Rewrite the lines from the one containing "order: Caryophyllales" through the end of the records, inclusive, replacing "scientific name" with "binomial name" and changing nothing else. Omit the pictures from the output.

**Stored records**
§ §

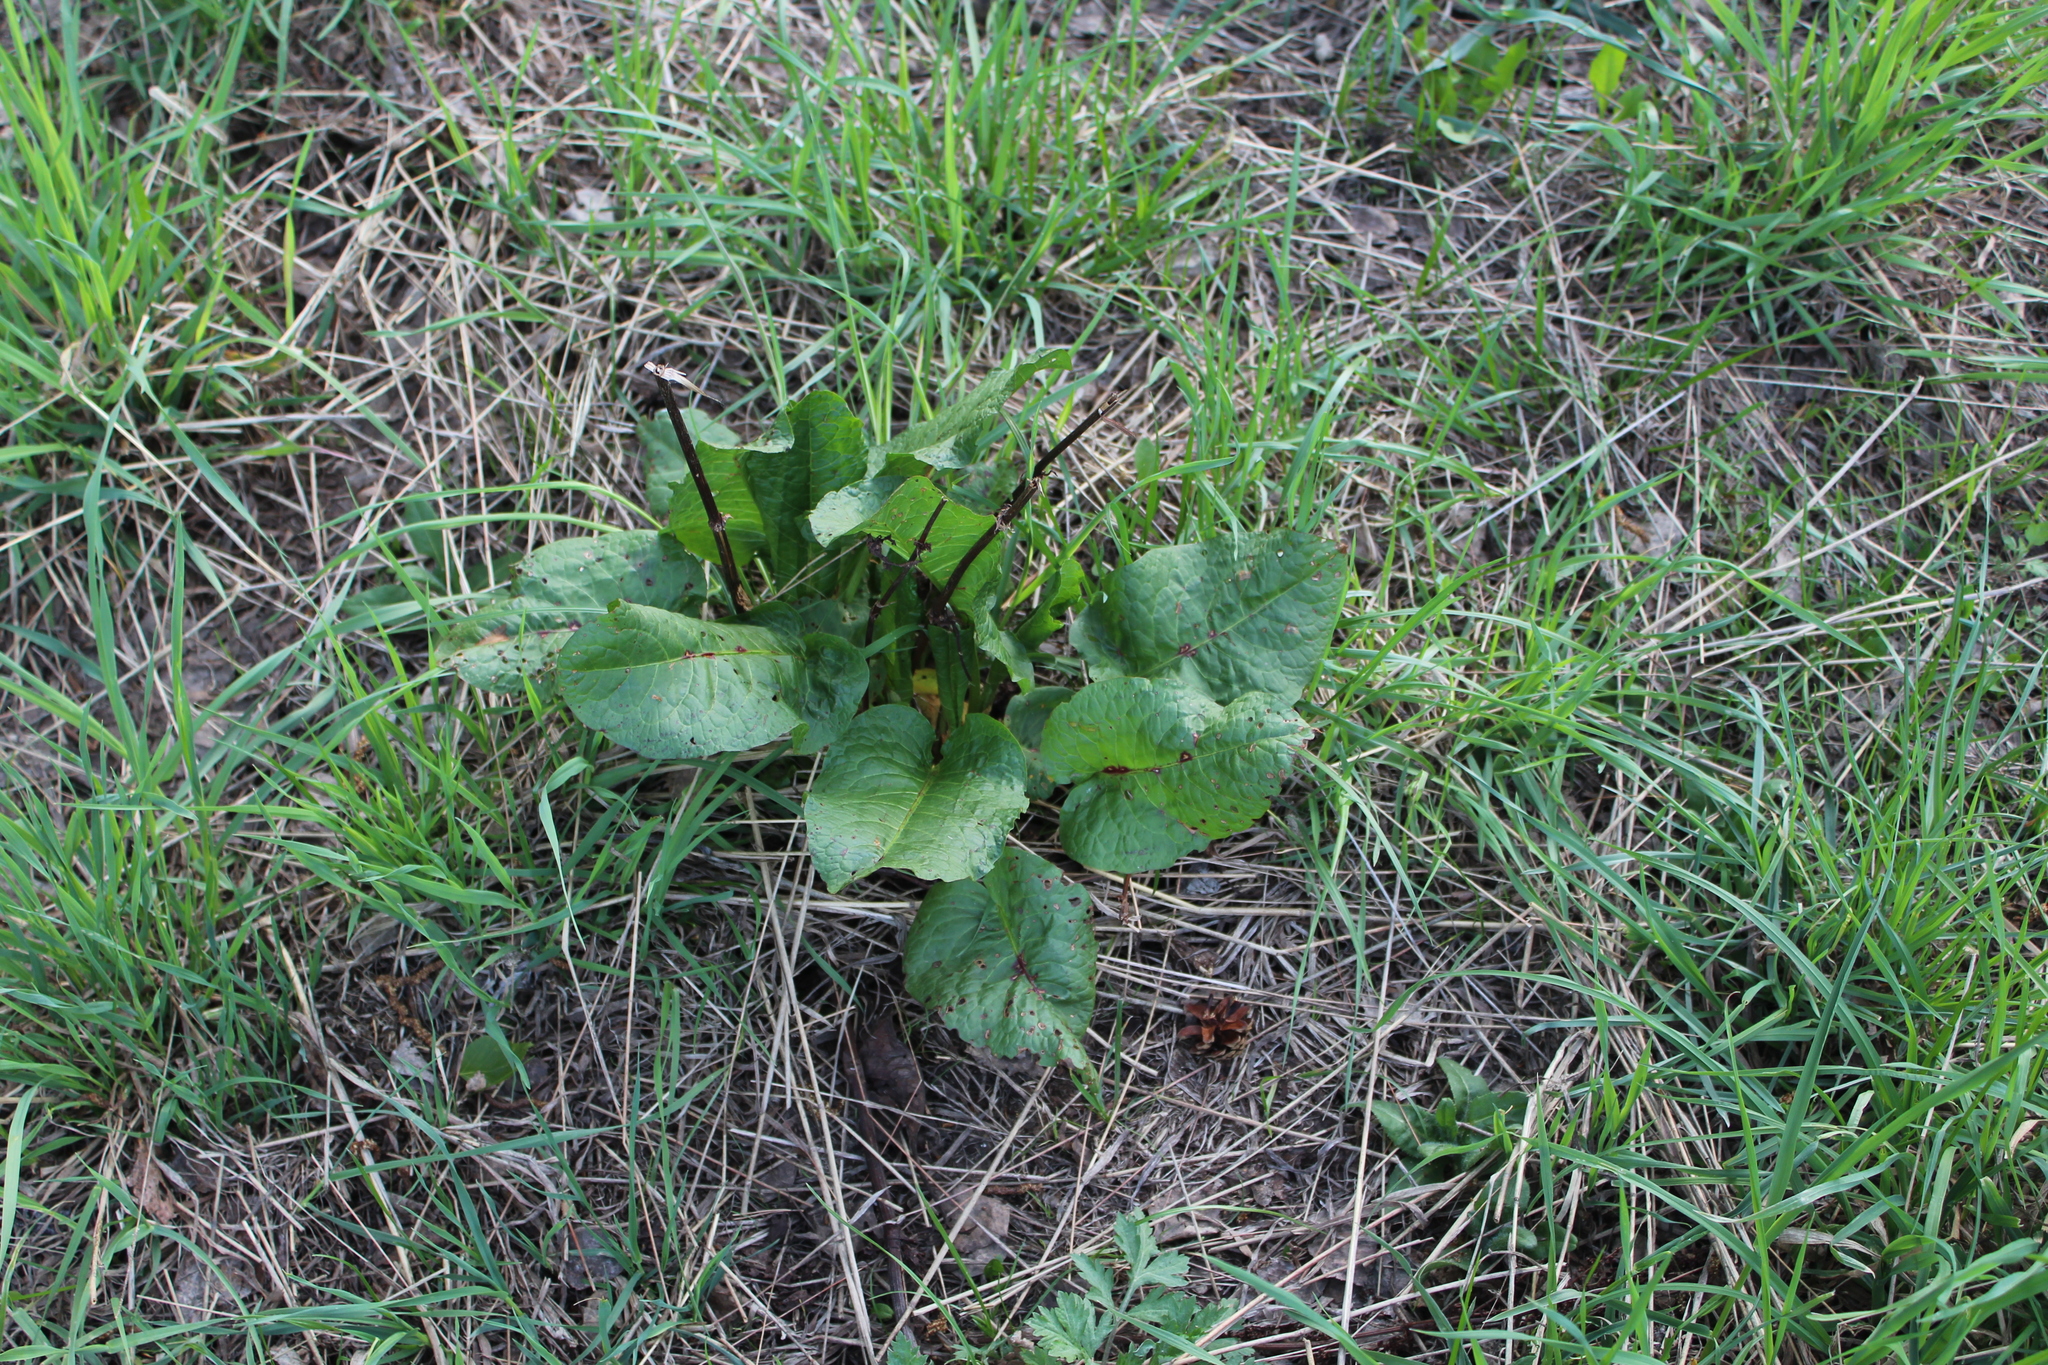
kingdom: Plantae
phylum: Tracheophyta
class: Magnoliopsida
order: Caryophyllales
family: Polygonaceae
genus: Rumex
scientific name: Rumex obtusifolius
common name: Bitter dock
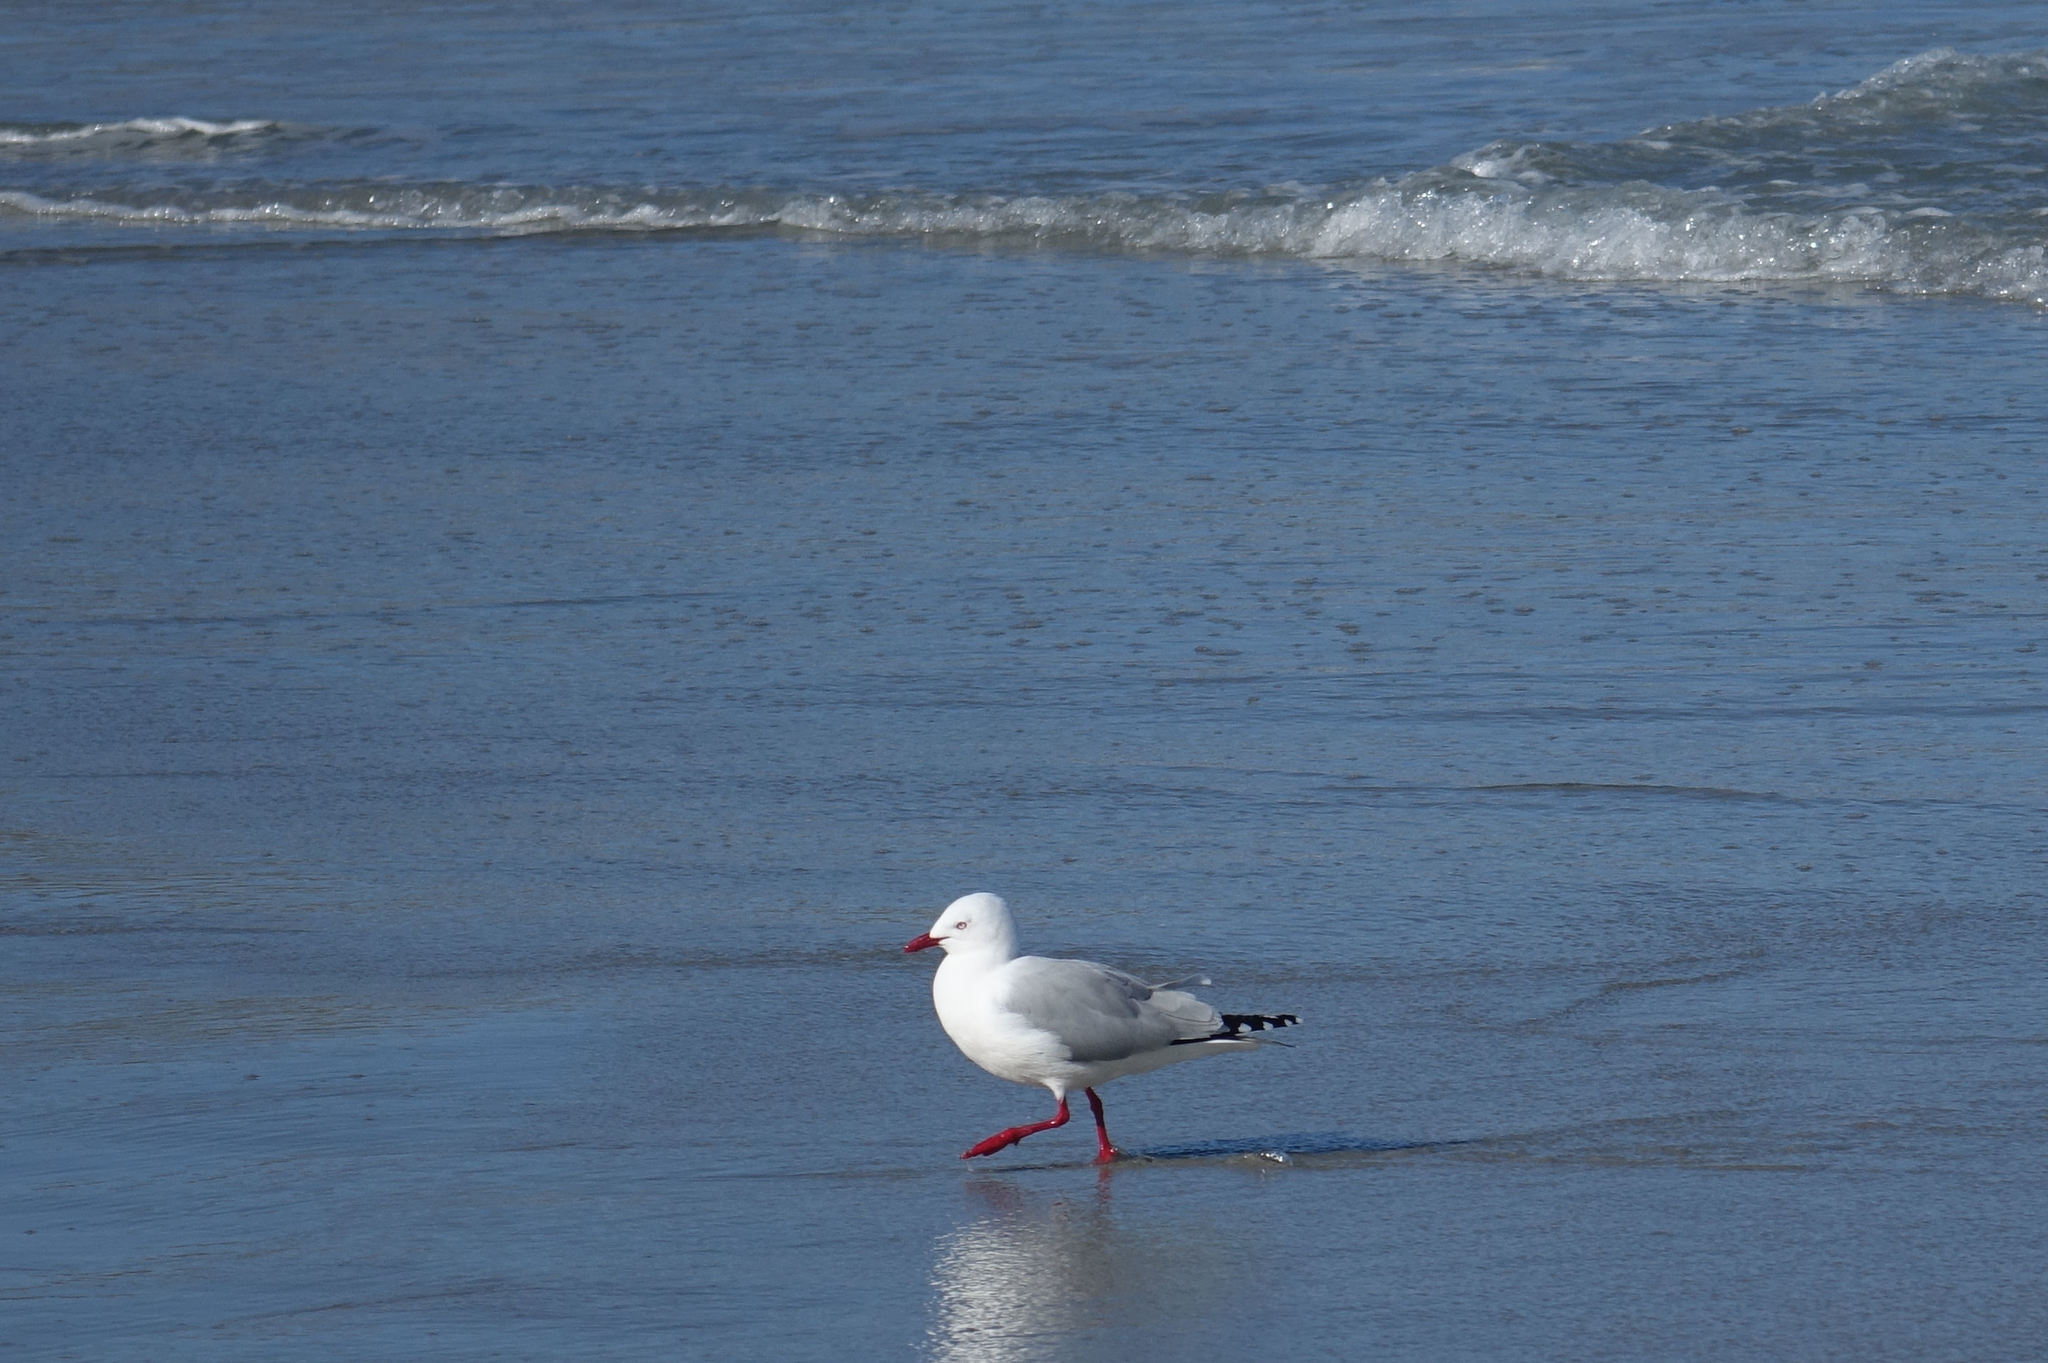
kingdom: Animalia
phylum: Chordata
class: Aves
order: Charadriiformes
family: Laridae
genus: Chroicocephalus
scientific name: Chroicocephalus novaehollandiae
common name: Silver gull
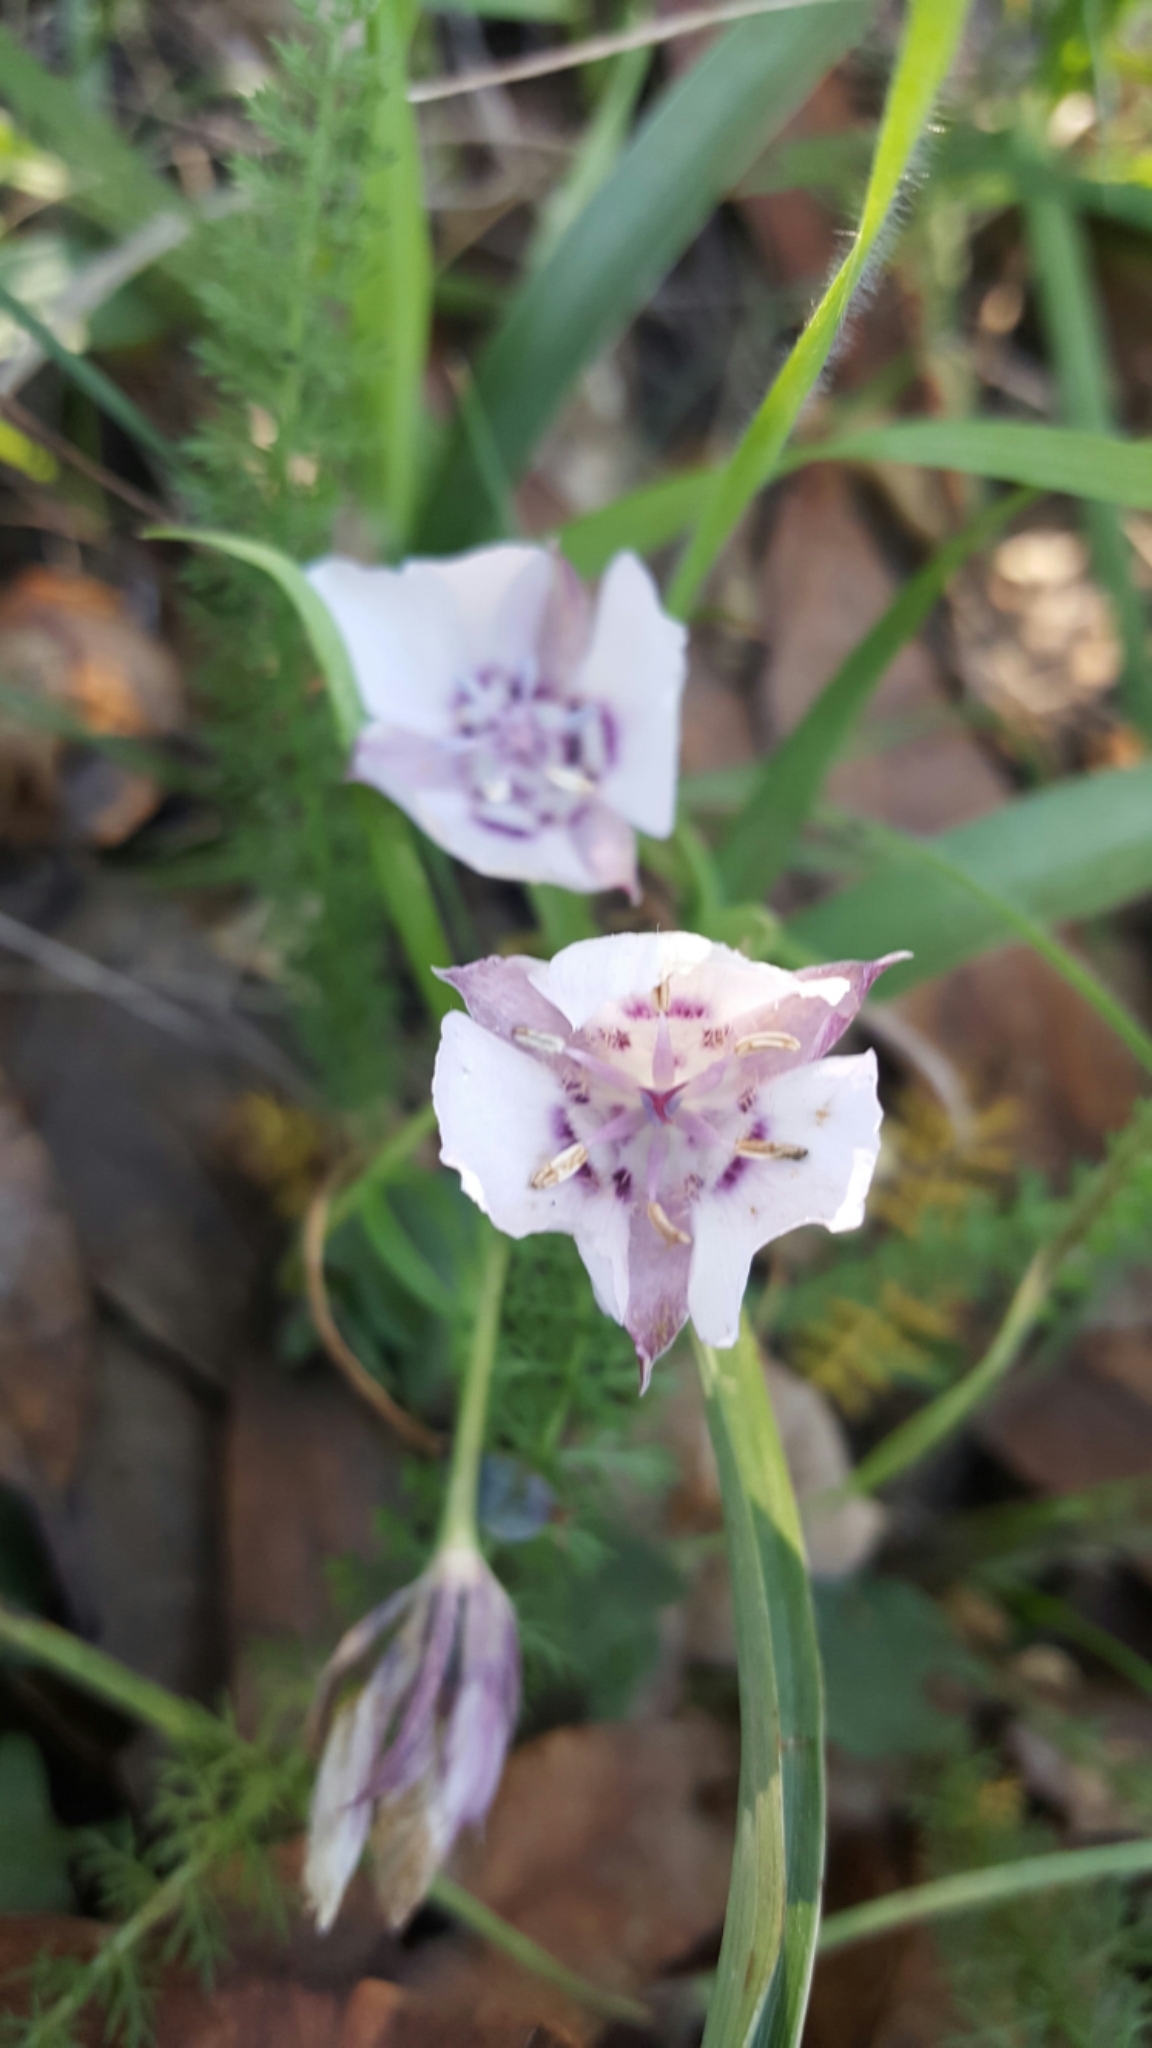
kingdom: Plantae
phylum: Tracheophyta
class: Liliopsida
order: Liliales
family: Liliaceae
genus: Calochortus
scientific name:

§ §

**Solution for this problem**
order: Caryophyllales
family: Polygonaceae
genus: Rumex
binomial name: Rumex obtusifolius
common name: Bitter dock
kingdom: Animalia
phylum: Chordata
class: Aves
order: Charadriiformes
family: Laridae
genus: Chroicocephalus
binomial name: Chroicocephalus novaehollandiae
common name: Silver gull
kingdom: Plantae
phylum: Tracheophyta
class: Liliopsida
order: Liliales
family: Liliaceae
genus: Calochortus
binomial name:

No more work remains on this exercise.